Senate moves to protect whistleblowers, decries poor funding of Christian pilgrims commission
The Senate has approved further consideration of a bill seeking protection of persons making disclosures in public interest, otherwise known as whistleblowers.
During the debate that preceded the approval for second reading yesterday, the sponsor of the bill titled, “A Bill for an Act to Protect Persons Making Disclosures for Public Interest and Others from Reprisals, 2016 (SB.158),” Senator Abiodun Olujimi, PDP Ekiti South, said when passed into law, the bill seeks to protect persons making disclosures in public interest from reprisals. It would also provide for the matters disclosed to be properly investigated and dealt with and for other purposes related therewith.

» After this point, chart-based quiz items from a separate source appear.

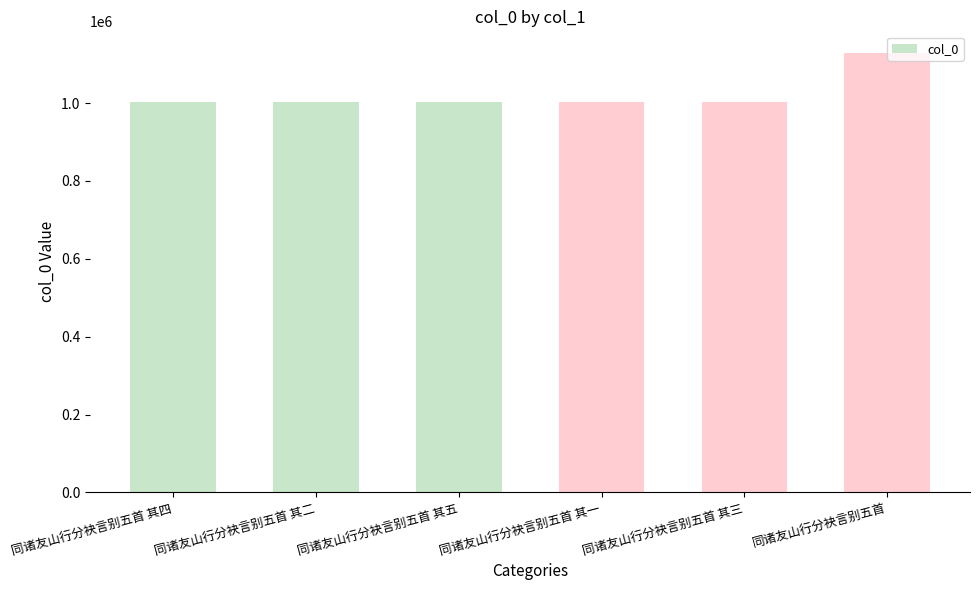

What is the average value?

1024299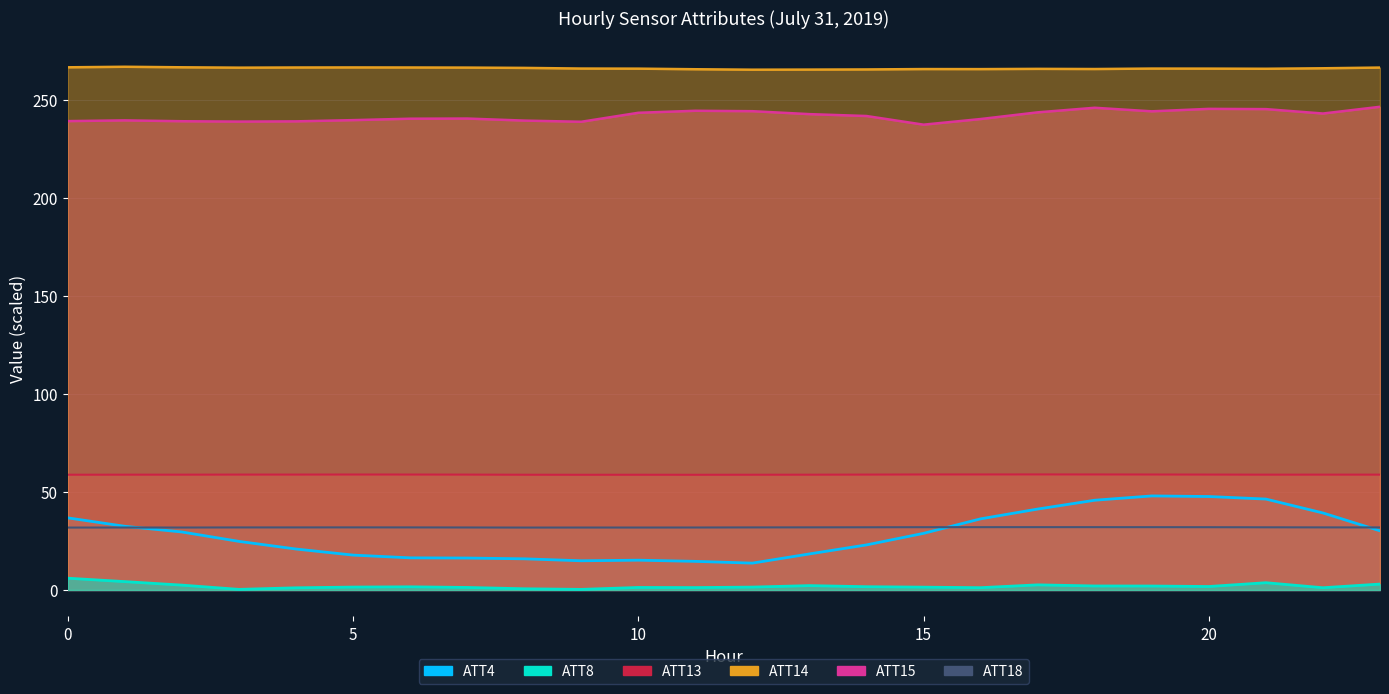

True or false: ATT8 has more than 0 points higher than both neighbors.

True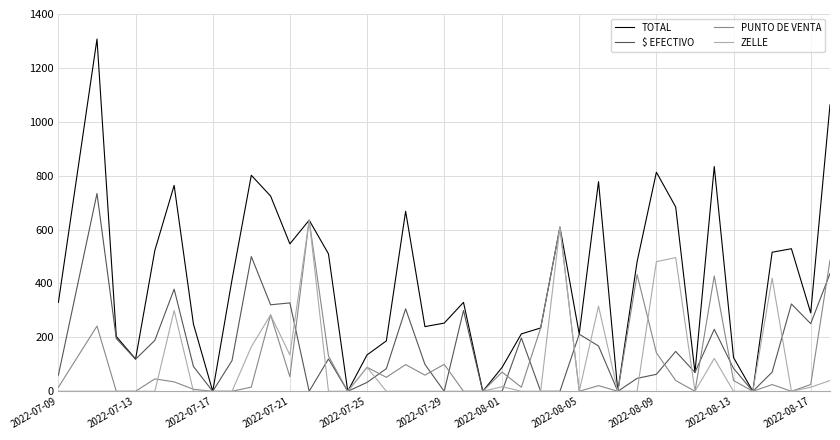

Which series has the largest total across all categories?

TOTAL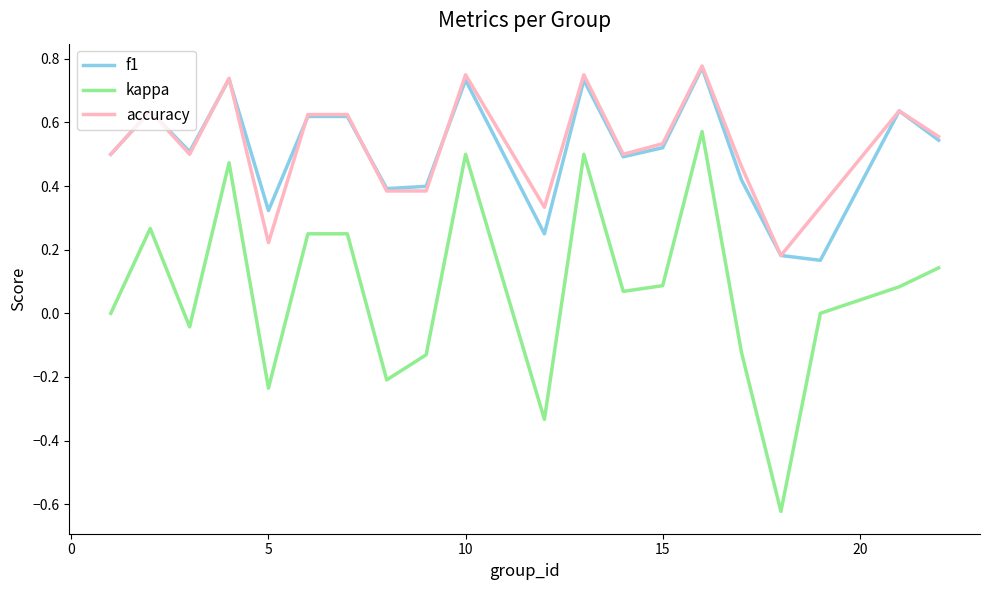

True or false: f1 and kappa cross at least once.

False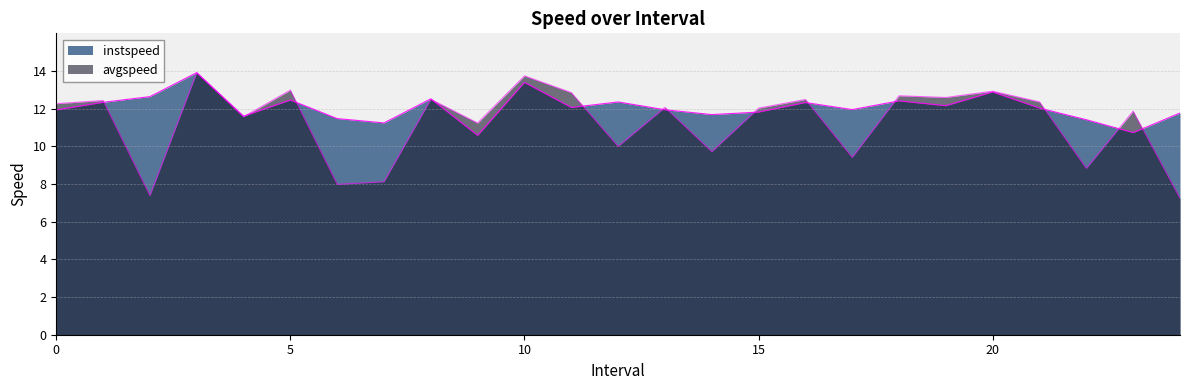

What is the minimum value shown in the chart?

7.2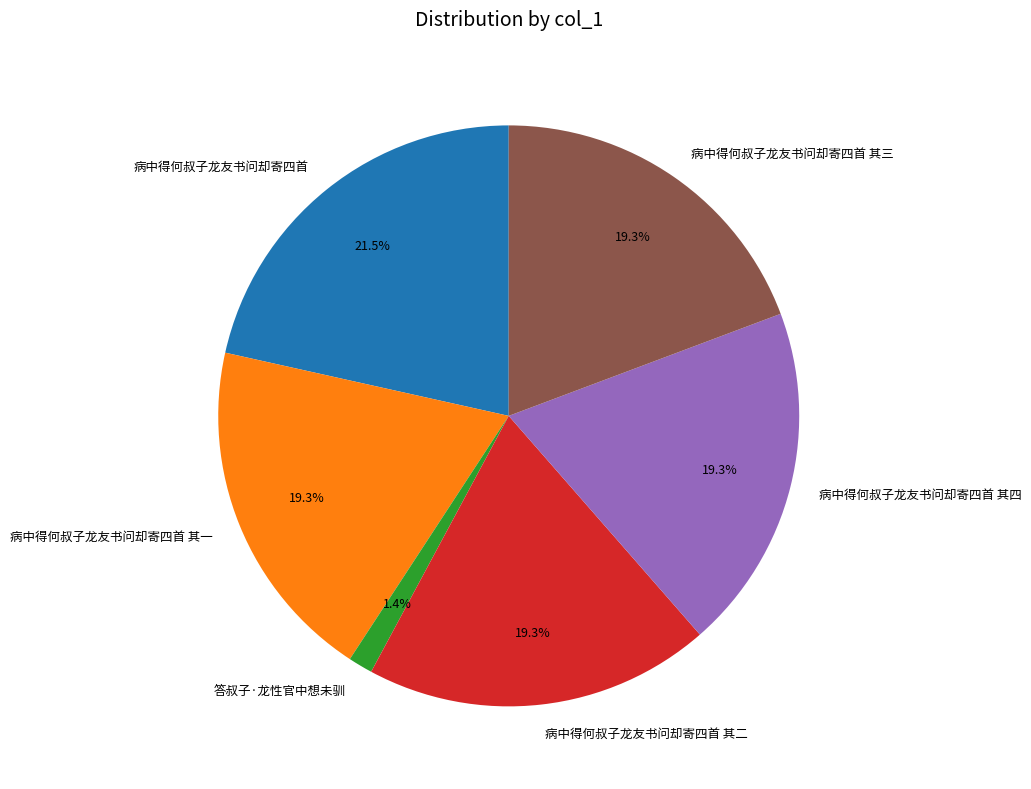

What portion of the pie excludes 答叔子·龙性官中想未驯?

98.6%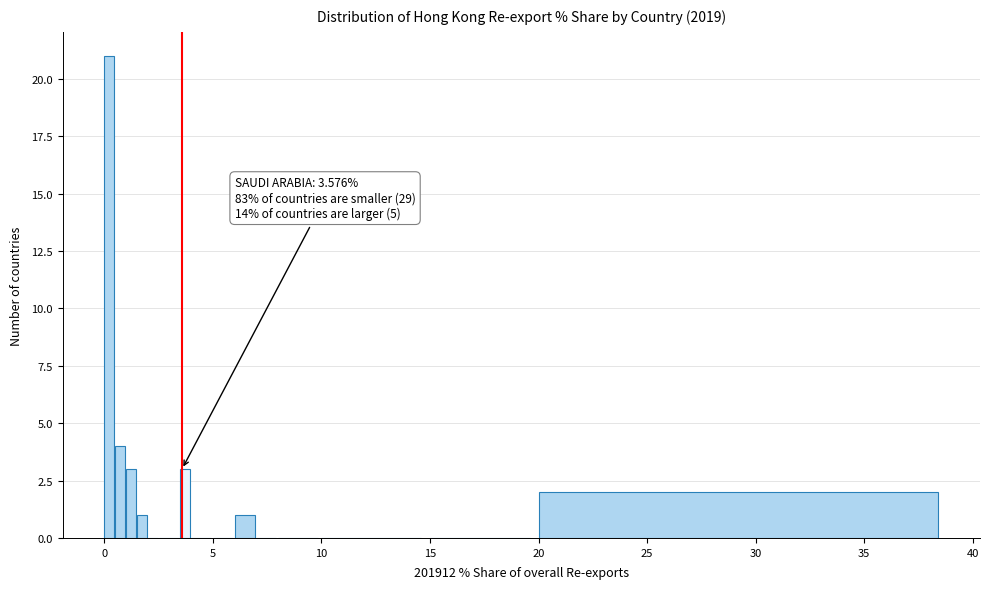

Read against the x-axis, roughly where is the centre of the tallest bar?

0.0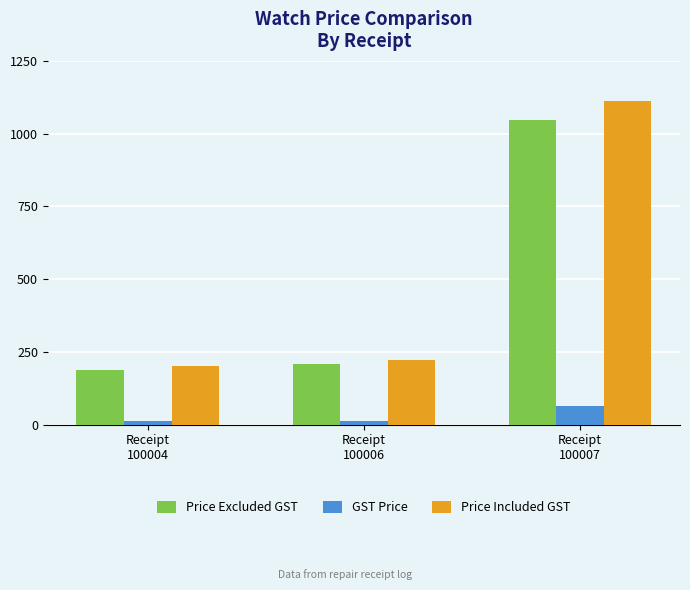

What is the value of the Price Included GST bar at the 1st from the left?

200.0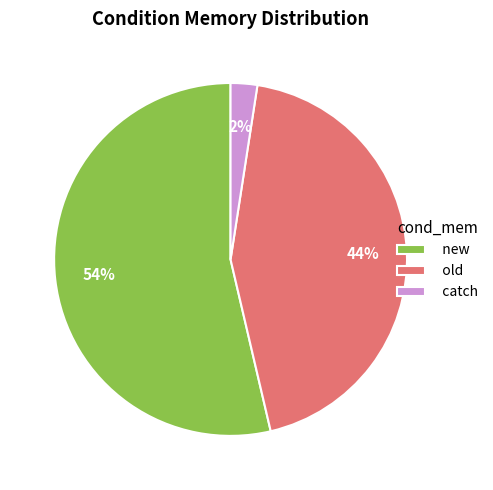

What is the smallest slice in the pie chart?

catch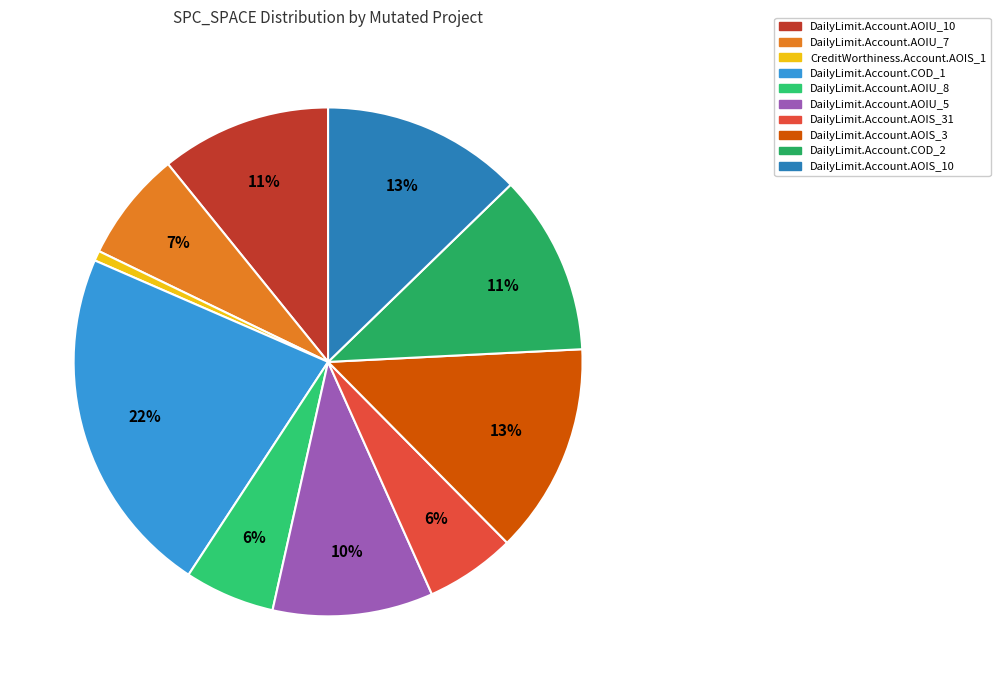

The DailyLimit.Account.AOIU_5 slice represents 19% of the pie. True or false?

False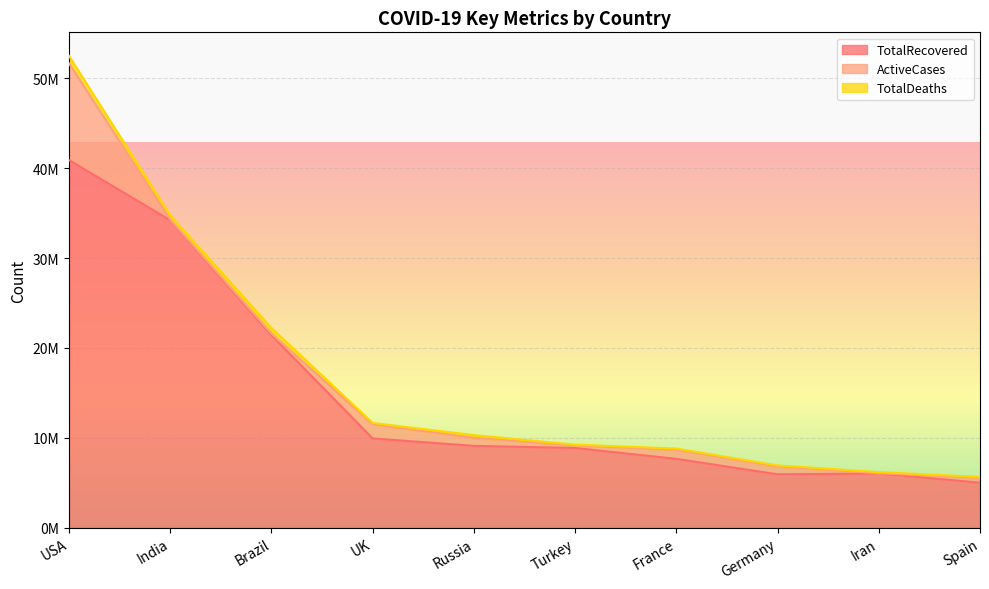

What are all the series names shown in the legend?

TotalRecovered, ActiveCases, TotalDeaths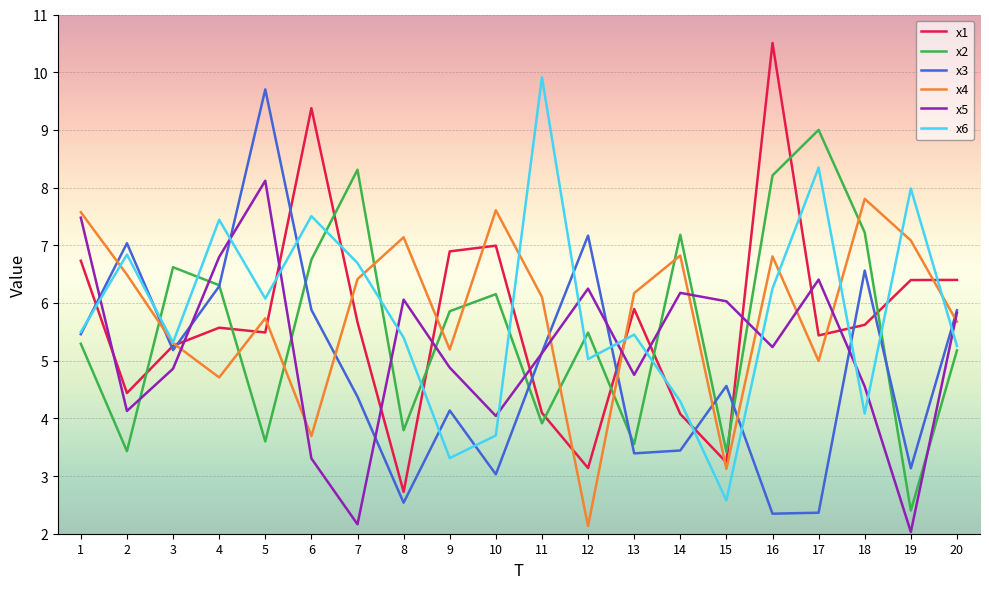

Where does the x2 series first go above 5?

1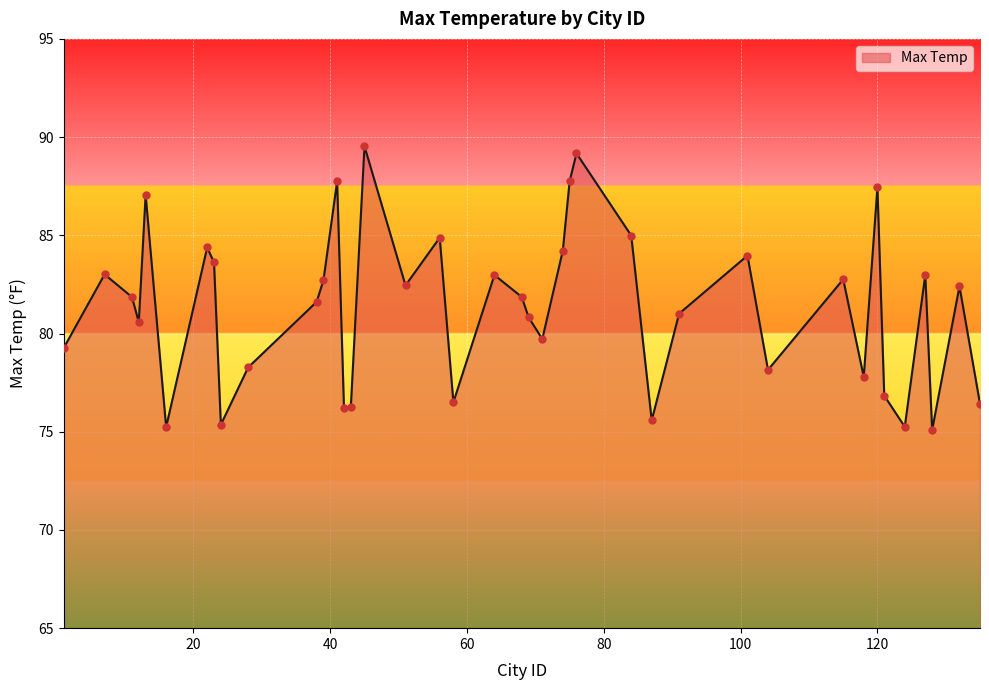

What is the maximum value shown in the chart?

89.5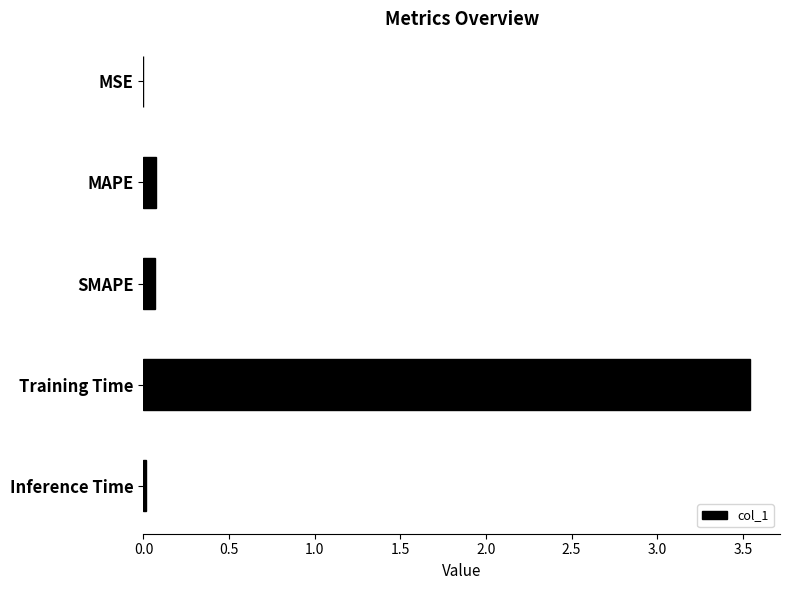

What is the sum of all values?

3.7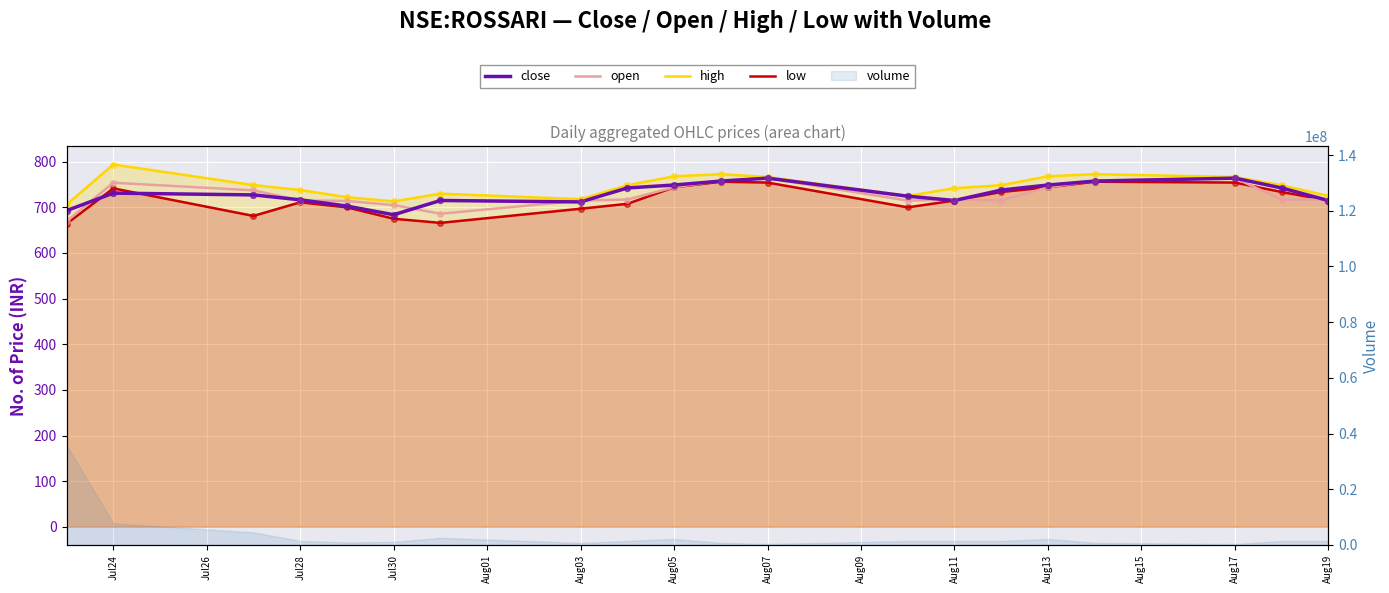

Which series has the largest total across all categories?

high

According to Olujimi, “The level of profligacy in the public sector as exposed by one Mr. Nicholas Edwards, a staff member of the Ministry of Aviation has brought to the fore the importance of whistle-blowers in Nigeria. Mr. Edwards was not only fired but has been on the run since the report got to the public domain.”
“In August 2011 a staff member of the National Women Development Centre, Abuja was dismissed from service for exposing the embezzlement by top officials of the N300 million allocated for poverty alleviation programme,” she explained.
In another development, the Senate Committee on Foreign Affairs yesterday paid an oversight visit to Nigeria Christian Pilgrims Commission (NCPC) in Abuja, during which it decried the allocation of N54 million to the commission in the 2016 budget.
The Executive Secretary of the Commission, Reverend Tor Uja, had told the committee that it was financially constrained as a result of poor funding.
Responding, Chairman of the Foreign Affairs Committee, Senator Monsurat Sunmonu, assured the NCPC of Senate’s readiness to address the issue in the 2017 budget proposal when forwarded to the National Assembly.